— Важные, паря, дела для нас Сидор Семеныч обделыват — вот тоже, — подмигнул столяр Петру; и еще прибавил: —
А заправский голубь прибавил:
— Уж таковы Сухоруковы все: весь род Сухоруковых, можно сказать, одной масти… А у вас тут — как?
— A y нас вот так: помаленечку-полегонечку, занимайся вот тоже,
— Ну и штошь, ён делает?…
— И ен делает…
— С бабой?…
— С бабой моей…
— И баба делает?…
— И баба моя…
— Да ты, паря, — обратился столяр к Петру с какой-то особой сладостью, — не сумлевайся насчет таво, што… и протчее: Сидор, вот тоже, Семеныч, — как-то размяк вдруг столяр, — и ён, тоже: самый что ни на есь, холупь заправский.
Но никакого страха к дохленькому мещаниниш-ке не чувствовал Петр; видел, что сидят вот они за столом втроем: он, Митрий да космач; а Сухоруков меж ними —
Петра затошнило; он вышел; пятиперстный багровый венец еще все стоял вдалеке; Петр вспомнил, как день за днем проходил неприметно, как уже осень сходит и писком синиц, и желтым убором широкошумных деревьев.

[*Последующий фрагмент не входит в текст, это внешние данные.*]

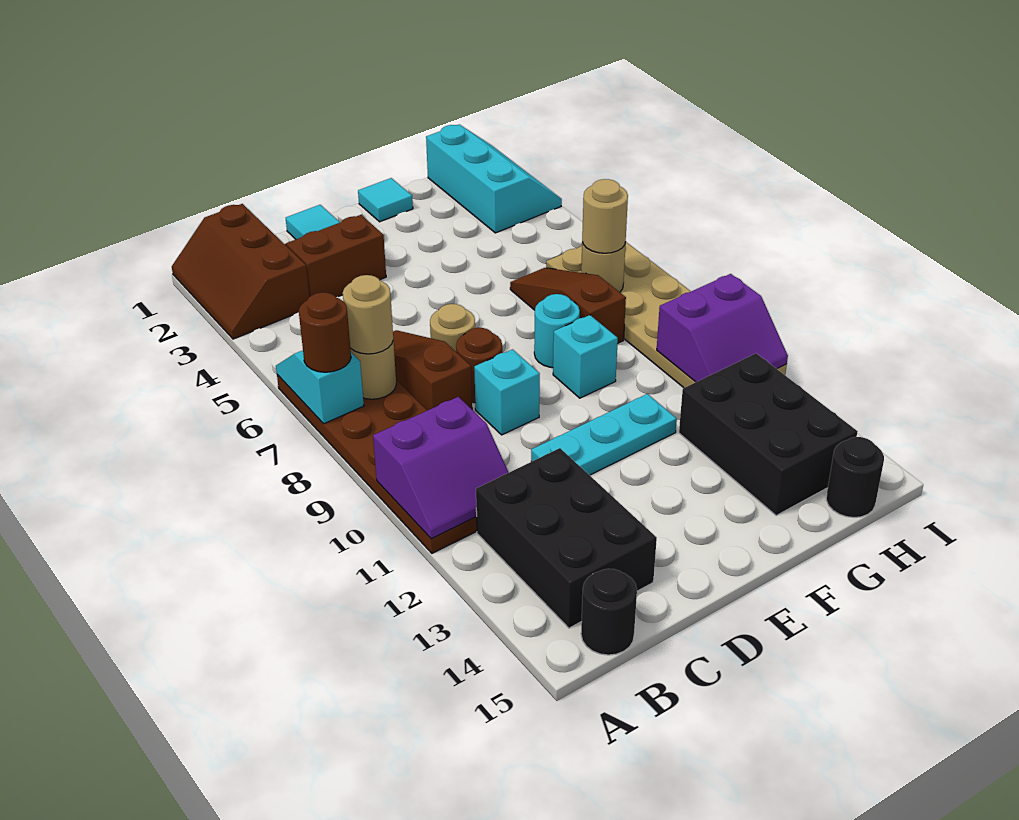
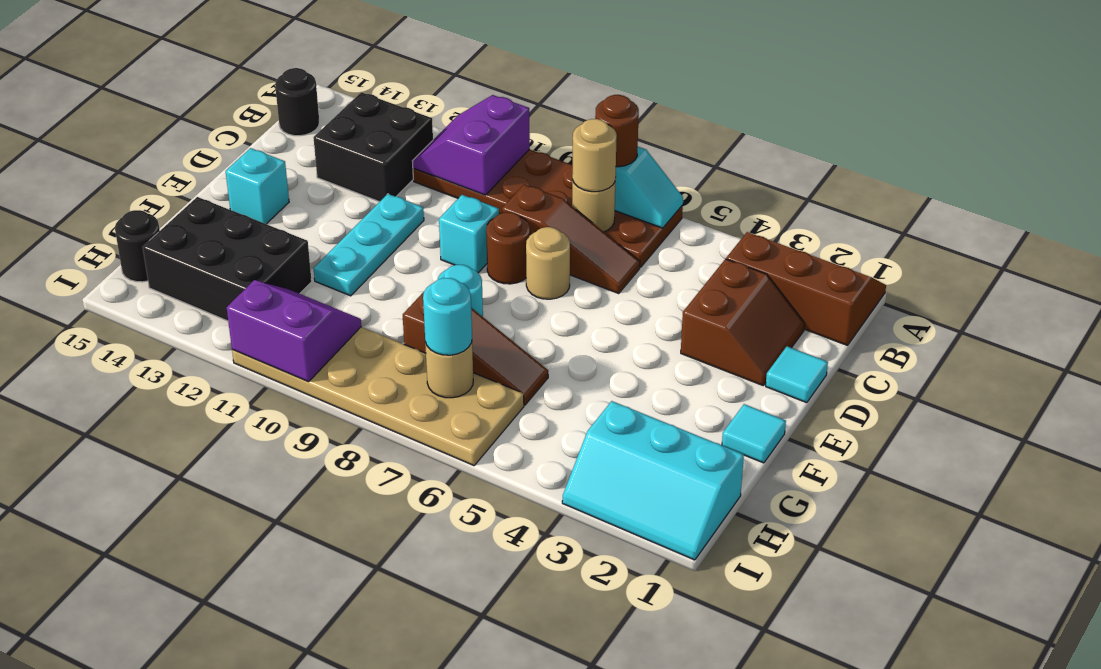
black 2x3 brick [476,448,657,628] -> black 2x2 brick [313,92,433,202]
cyan 1x1 brick [553,315,618,398] -> cyan 1x1 brick moved to [226,148,289,224]
tan 1x1 round brick [582,179,628,253] -> cyan 1x1 round brick [423,278,472,355]
purple 2x2 slope [657,274,788,382] -> purple 2x2 slope turned to [227,280,361,382]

Перед избой, под коровой сидела Матрена, у коровы вытягивая «титьки»; молоко попрыскивало в медное ведерцо.
Петр задумчиво стал над Матреной:
— Знаешь ли ты, что столяр замышляет меня погубить?
— А ну те к дьяволу: нашел, што придумать!..
— Да и тебя он погубит.
— А для ча?
— Да и добрым людям от него зло.
— Никак ета нивазможна; натапнасти такой, стало, нет.
— А что ж он все супится на меня, подглядывает?…
— Для хасяйска хлаза: так себе, пасматривает.
— Разве не замечаешь, Матрена, что мы у столяра в полону: ты и я; ни тебе, ни мне без него шагу сделать нельзя; чуть что, и за нами потащится в лес; чуть что, и свесится с полатей…
— Хрех табе, Петр Петрович, клепать!..
А молоко попрыскивало в ведерцо и вытягивались коровьи «титьки»; пурпурные струи облак так ясно горели где-то там, вдалеке; на востоке же мгла пепела становилась мглой сине-черной, и оттуда, из сине-черной мглы, робкие теплились звезды, а холодный, осенний ветерок уж шушукал с кустом.
Петр вспомнил, и Бог весть отчего, свое далекое прошлое; и Шмидта, и книги, которые некогда ему давал читать Шмидт; вспомнил он, Бог весть отчего, трактат Парацельса
— А эти моленья? Разве мы знаем, Матрена, какой на нас сходит дух? Ведь то его, столяра, наважденье; а ты ему, Матрена, нужна, как и я ему нужен; столяра без нас его же сила убьет; есть слово такое, сказал бы его, да нет, того ты не поймешь слова…
— А како тако слово?…
— Сказал бы: не поймешь.
— Бог с тобой, чудное слово вымозговал; оставь Митрия Мироныча, Христом Богом прошу: не ндравятца мне твои речи, вот што…
Взяла ведро с молоком и пошла в избу; входит в избу, а столяр с медником все шушукаются в черном углу, все огня не засветят; в избе — темно; прусаки шелестят из-за хромолитографий; и с легким шелестом многих прусачьих ног легкий шелест голосов человечьих: «шу-шу-шу»…
Как Матрена вошла, ее они не приметили вовсе: расшушукались; боязно что-то стало Матрене Семеновне; и она сказала:
— Митрий Мироныч, а, Митрий Мироныч! Не слышат: расшушукались — друг другу на ушко: «шу-шу-шу-шу — шу-шу-шу»…
— Митрий Мироныч!
— Ась? — тоненьким отозвался столяр из угла голоском, спугнутый ее окликом; будто и не Митрий он Мироныч, а какой-то петушишка.
— Чтой-то вы там?
— Ась? — скрипнул из угла медник, как немазаная телега.
— Чавой-то вы там шукаетесь?…
— А мы так; молитвы творим: иди себе с Богом, голубка…
— Иди себе, баба, — скрипнул и медник; Матрена вышла к корове.